> Records for processing:
■ ■ ■

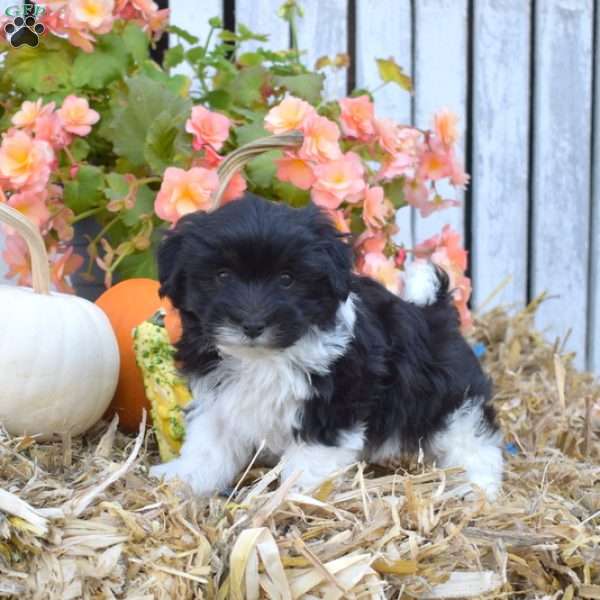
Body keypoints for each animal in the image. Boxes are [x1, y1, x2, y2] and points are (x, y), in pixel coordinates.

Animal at [150, 195, 502, 500]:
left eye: (287, 279)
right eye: (222, 275)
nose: (252, 324)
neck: (264, 358)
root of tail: (434, 310)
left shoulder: (332, 404)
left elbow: (310, 457)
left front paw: (295, 496)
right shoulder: (219, 397)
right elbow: (207, 444)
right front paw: (184, 476)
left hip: (449, 399)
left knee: (472, 438)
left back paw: (477, 487)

■ ■ ■

> Task to carry out: Your copy must match the records above exactly, apart from the pictures, which are excluded.

> Response to this task:
Body keypoints for each animal in the image. Boxes are [x1, y1, x2, y2] and points are (x, y), in pixel coordinates.

Animal at [150, 195, 502, 500]:
left eye: (287, 279)
right eye: (222, 275)
nose: (252, 324)
neck: (264, 358)
root of tail: (434, 310)
left shoulder: (332, 404)
left elbow: (310, 457)
left front paw: (295, 496)
right shoulder: (219, 397)
right elbow: (207, 444)
right front paw: (184, 476)
left hip: (449, 399)
left knee: (472, 438)
left back paw: (477, 487)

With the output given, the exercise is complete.